Hi there. I do my very best not to judge other parenting styles and realize that I don't always know all that is going on. I would take this approach with your friend. Try to back off from being judgmental. I did a lot of my disciplining in a quiet way. Many two year olds struggle with behavior and that is part of the age. They do indeed throw fits, scream, do obnoxious things. They test boundaries at that age. Parents are best to lovingly set the boundary but they do keep pushing. I found my kids were notorious for picking the most inopportune times to test me . . . often in front of a friend that I suspected might be judgmental.
If you feel your child is picking up bad habits and you can not stop them with your own parenting style, then perhaps have fewer get togethers with them.
I also have two sons. One actually had some sensory issues that began to surface in the toddler years. We worked so hard on them but they were rough years. I shunned friends that appeared to think somehow their child was better than mine or that they were better parents. I could pick them out a mile away. What I needed was a real friend at the time that would have empathy for me and my child and consider the fact that we were working on it, I'd kind of expect them to cut me some slack that in other areas of my life I wasn't some slacker who always blew off my responsibility so that when it came to parenting, I'd also be working on things. It was a confusing time for me trying to figure out the best approach.
So, don't assume she isn't working on things with her son. She may have considered mistakenly that your house was a safe place to go. Or she may still be trying to understand what is and isn't appropriate behavior because some of what you mention is what a lot of two year olds will try to do and this child may surprise her by doing it in public when he doesn't do it at home. (that was my son). Try to cut someone you call a friend some slack and be an open ear if she needs to talk and encouraging if she does rather than looking down on her and her kid.
I am happy to say that my son, because he received loving care and we worked on his sensory issues is now 10, a straight A student in advanced academic classes, an athlete, has friends, and has never gotten in trouble in school.
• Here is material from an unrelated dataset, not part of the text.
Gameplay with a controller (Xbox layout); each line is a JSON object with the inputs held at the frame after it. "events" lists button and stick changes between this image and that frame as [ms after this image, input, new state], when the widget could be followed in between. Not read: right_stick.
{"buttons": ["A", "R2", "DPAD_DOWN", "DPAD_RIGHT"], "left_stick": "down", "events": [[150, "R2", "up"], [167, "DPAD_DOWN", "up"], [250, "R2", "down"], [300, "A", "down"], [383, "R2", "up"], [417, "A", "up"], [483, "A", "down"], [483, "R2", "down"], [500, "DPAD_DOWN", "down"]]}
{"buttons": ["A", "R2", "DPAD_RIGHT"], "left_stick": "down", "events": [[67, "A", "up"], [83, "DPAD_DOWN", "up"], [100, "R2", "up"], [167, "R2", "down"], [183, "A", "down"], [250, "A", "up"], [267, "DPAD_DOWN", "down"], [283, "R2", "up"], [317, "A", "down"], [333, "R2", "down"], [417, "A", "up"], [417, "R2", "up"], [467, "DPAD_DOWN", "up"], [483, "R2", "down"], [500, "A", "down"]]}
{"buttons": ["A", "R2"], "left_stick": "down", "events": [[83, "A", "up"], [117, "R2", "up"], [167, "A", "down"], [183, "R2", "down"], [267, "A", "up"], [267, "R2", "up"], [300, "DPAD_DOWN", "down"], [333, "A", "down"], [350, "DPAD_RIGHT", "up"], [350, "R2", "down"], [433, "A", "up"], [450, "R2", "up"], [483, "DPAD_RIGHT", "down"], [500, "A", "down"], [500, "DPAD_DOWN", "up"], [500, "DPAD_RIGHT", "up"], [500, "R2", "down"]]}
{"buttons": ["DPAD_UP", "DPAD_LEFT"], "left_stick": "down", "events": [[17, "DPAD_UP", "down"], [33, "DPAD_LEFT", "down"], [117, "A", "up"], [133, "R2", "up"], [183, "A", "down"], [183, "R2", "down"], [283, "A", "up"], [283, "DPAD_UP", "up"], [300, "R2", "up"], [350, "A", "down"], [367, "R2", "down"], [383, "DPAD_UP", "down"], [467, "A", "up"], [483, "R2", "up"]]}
We don't have control over our friends and how they parent. We only have control over ourselves. good luck
I just wanted to add that I have a friend who has three kids and parents by screaming at them which is embarrassing when we are out in public. Her kids are ill behaved. I try to look at it like she is really trying her best. Some are more adaptive at parenting than others and naturally know how to handle things. Others are learning. I really stay quiet with her and do my best to not judge. Then as we have conversations, she may mention a hard time she is having with one of her kids. She'll ask my thoughts on things and THEN I try to help her.
As to feeling uncomfortable with her yelling, I do limit the outings we have in public.
So, if the chaos is too much, just limit the play dates and be a friend to her and wait until she talks about things going on with her son. She never will if she suspects you are judging her. Does that make sense?
Ya it does make sense and brings another outside view. It's just very stressful to me to be around it I think. I'm almost 27 weeks pregnant and that adds on extra hormones on my part. We were actually at another friend house when all this happened yesterday. He does act the same at home with throwing food on the floor and running around screaming. Im sure he does have some sensory issues as he gets frustrated really really easily with toys and then just throws them and screams for an hour or will repeatedly ram it into the wall. But at the same time being outside at the park he will run around screaming out of frustration for no reason. She has told me people look at her wondering what's wrong with him because there is nothing for him to be mad at. I just don't see that disciplining after the fact would do anything at that age. I have a feeling tho that we will just start spreading out our get togethers.
Well, what you describe most likely indicates the boy has more going on. That is stressful for a parent to figure out and in truth, disciplining when a child is in a tantrum is hard to do if it is neurological in nature. my own son had frequent meltdowns and a hard time calming down when he was tiny like that and it took occupational therapy and strategies to help him. Once he was old enough to begin implementing the tools he was given, things were much better but it's a hard time on a mom. Especially if she is unfamiliar with childhood neurological issues or is in a state of disbelief that her child may need some help in that area. But what will happen is that she will enroll him in some type of preschool and the school will begin talking to her about it.
In all honesty, I had friends that made me feel bad for my son's troubles. It hurt deeply because I felt very alone. As I sorted things out, I remember all the friends who stuck by me and am forever grateful and really don't associate with the ones that made me feel bad.
I'm sure you don't make your friend feel bad but it would be kind of you to try to understand that parenting some kids is not a piece of cake. She may need a good friend. And as she opens up to you, you can try to help her.
I get being pregnant and the issue of less patience though and sometimes if it isn't a really close friend, it isn't worth it and then just moving on is best. good luck
Thank you. Ya its only someone I've hung or with for less that a year and honestly only known since then. I'm normally very understanding of other kids and parenting and know that different parents feel differently on discipline and raising their children but this just seems extreme because he can lay on the floor throwing a tantrum and as soon as someone picks him up he is fine.